Document passage
──────────
Endometriosis and Assisted Reproductive Technologies: Maximizing Outcomes

Eric S. Surrey, MD


Semin Reprod Med. 2013;31(2):154-163. 

In This Article

Abstract and Introduction


In vitro fertilization (IVF) represents the most efficient means of overcoming endometriosis-related infertility. Compromised pelvic anatomy and a hostile peritoneal environment are bypassed. Despite the results of early trials, more contemporary outcomes data would suggest that when controlled for age, IVF cycle outcome is not compromised by the presence of endometriosis. One exception to this concept is the finding that patients with ovarian endometriomas demonstrate poorer response to gonadotropin therapy, although it is not clear that this affects the likelihood of implantation. Surgical ablation of superficial endometriosis has no clear impact on IVF pregnancy rates, although a small number of recent trials suggest that pre-cycle resection of deeply infiltrative disease may be beneficial. With the exception of traditional gynecologic indications, there is no evidence to suggest that resection of ovarian endometriomas has any positive impact on cycle outcome. There are, in fact, data demonstrating that resection may exert a deleterious effect on ovarian reserve. A subset of patients will benefit from administration of a prolonged course of a gonadotropin-releasing hormone agonist prior to an IVF cycle. However, the characteristics of that subset have not been identified. It would be logical to consider this approach in women with more advanced disease, severe symptoms, and a history of implantation failure. Data on the impact of other pre-cycle medical interventions such as aromatase inhibitors, danazol, or oral contraceptives are more limited. There is also no evidence to suggest that the ovarian stimulation associated with IVF induces progression of endometriosis.
──────────
Given entries
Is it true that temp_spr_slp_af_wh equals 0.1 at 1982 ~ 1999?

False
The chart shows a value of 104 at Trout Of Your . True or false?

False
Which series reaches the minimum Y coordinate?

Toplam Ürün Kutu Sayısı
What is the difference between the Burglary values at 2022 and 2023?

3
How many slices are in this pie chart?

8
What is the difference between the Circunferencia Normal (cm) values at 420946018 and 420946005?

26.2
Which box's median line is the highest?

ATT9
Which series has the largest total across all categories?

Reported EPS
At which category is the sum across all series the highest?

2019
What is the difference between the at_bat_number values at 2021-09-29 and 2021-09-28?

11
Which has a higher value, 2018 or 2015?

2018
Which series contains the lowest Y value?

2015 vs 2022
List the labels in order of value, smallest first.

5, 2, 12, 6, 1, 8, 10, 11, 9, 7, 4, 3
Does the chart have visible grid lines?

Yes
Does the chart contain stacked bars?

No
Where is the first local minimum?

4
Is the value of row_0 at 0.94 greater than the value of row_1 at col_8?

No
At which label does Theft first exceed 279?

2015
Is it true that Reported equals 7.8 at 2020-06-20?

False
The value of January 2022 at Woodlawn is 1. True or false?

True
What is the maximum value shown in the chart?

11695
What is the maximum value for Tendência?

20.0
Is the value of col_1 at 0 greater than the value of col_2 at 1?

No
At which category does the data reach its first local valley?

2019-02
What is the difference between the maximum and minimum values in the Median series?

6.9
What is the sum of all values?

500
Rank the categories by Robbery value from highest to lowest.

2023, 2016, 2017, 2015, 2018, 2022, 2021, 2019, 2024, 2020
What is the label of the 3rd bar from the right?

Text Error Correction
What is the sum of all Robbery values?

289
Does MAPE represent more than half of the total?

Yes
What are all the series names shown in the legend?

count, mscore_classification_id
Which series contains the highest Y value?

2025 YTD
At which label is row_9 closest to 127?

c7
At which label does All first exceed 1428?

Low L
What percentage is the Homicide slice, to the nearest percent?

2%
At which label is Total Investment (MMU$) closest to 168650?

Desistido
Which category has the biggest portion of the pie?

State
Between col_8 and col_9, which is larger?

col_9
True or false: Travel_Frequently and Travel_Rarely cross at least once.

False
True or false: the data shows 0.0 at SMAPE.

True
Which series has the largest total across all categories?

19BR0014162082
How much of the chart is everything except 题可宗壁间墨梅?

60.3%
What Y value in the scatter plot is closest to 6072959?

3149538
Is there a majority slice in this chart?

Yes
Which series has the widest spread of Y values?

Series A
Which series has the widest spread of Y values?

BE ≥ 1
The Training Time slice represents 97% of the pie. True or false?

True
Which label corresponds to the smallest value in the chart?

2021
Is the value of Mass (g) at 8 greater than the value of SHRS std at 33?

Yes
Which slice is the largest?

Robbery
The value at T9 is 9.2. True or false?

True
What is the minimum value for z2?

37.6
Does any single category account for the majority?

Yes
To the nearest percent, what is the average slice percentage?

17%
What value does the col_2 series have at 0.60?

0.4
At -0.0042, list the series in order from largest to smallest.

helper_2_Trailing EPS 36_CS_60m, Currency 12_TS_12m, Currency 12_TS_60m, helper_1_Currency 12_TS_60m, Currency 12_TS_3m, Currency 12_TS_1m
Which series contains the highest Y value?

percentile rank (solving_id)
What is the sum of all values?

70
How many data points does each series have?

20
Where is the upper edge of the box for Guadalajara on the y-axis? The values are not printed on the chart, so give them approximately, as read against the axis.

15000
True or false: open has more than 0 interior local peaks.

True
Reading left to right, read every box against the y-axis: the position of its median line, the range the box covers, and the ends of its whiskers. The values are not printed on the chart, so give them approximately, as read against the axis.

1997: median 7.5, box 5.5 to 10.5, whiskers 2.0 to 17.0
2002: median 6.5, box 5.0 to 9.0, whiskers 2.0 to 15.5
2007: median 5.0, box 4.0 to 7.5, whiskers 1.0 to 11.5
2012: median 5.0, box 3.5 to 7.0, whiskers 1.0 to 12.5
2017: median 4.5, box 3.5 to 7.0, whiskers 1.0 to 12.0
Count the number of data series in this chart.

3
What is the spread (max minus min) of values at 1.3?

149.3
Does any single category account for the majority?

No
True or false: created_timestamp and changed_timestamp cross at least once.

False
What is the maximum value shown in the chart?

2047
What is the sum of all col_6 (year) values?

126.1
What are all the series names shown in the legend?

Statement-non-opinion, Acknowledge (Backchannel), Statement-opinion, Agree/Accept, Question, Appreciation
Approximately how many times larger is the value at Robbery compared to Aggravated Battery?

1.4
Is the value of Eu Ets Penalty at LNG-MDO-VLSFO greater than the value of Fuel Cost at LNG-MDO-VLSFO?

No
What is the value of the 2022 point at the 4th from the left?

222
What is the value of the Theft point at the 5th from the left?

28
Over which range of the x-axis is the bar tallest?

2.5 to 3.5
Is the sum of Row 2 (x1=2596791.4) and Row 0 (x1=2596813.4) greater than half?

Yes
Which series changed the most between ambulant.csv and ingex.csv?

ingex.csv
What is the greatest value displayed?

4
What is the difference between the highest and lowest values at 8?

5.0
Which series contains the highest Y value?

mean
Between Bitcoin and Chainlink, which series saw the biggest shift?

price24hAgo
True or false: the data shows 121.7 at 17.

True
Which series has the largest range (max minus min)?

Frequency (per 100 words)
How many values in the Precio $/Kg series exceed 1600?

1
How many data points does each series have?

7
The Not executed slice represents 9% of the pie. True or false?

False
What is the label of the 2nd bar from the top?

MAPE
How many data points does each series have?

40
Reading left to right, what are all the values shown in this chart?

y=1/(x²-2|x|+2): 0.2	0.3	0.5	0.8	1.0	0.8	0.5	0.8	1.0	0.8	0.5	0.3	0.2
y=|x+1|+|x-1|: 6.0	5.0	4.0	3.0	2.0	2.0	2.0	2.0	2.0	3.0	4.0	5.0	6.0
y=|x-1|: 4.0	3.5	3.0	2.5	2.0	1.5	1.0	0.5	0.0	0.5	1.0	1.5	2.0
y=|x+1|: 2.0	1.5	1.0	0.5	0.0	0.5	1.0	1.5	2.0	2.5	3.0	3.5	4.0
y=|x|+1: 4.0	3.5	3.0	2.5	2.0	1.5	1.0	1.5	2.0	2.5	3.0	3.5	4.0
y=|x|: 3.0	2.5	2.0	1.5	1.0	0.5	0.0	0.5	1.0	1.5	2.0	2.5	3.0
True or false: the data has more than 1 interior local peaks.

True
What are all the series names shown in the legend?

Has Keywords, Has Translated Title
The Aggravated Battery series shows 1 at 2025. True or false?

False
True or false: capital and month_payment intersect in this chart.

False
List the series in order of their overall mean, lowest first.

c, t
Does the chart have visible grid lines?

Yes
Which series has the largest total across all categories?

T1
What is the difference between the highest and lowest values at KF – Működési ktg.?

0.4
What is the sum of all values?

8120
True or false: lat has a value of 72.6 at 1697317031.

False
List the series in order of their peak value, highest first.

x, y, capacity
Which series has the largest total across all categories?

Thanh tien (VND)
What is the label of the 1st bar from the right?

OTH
──────────
Parts of the exercise
a – In the endometriosis and IVF abstract, how do patients with ovarian endometriomas respond to gonadotropin therapy?
b – Extend the abstract on endometriosis and IVF past its last sentence.

Answer set
a – They show a poorer response to gonadotropin therapy.

b –
The relationships between endometriosis and infertility and possible etiologies have been previously discussed. Although surgical management can overcome anatomical distortion caused by this disease, it would be unlikely that such intervention would have an appreciable effect on the alterations in cytokine concentrations, gene expression, or other inflammatory processes that might impede conception in patients with endometriosis. However, in vitro fertilization (IVF)-embryo transfer should not only bypass abnormal pelvic anatomy but also remove gametes from an otherwise hostile peritoneal environment. The 2010 Society for Assisted Reproductive Technology (SART) Clinic Summary reported that 3777 fresh IVF cycles with a primary indication of endometriosis using nondonor oocytes were initiated in the United States during that year.[1] This represented only 3.9% of the 95,625 total cycles. Given the relatively common occurrence of endometriosis in infertile women, this rather low percentage may reflect the lack of performance of routine diagnostic laparoscopy, the inclusion of minimal endometriosis under the category of "unexplained infertility," or the inclusion of endometriosis patients under other primary diagnoses, which were believed to be of greater significance, any one of which would result in an underrepresentation of this diagnosis.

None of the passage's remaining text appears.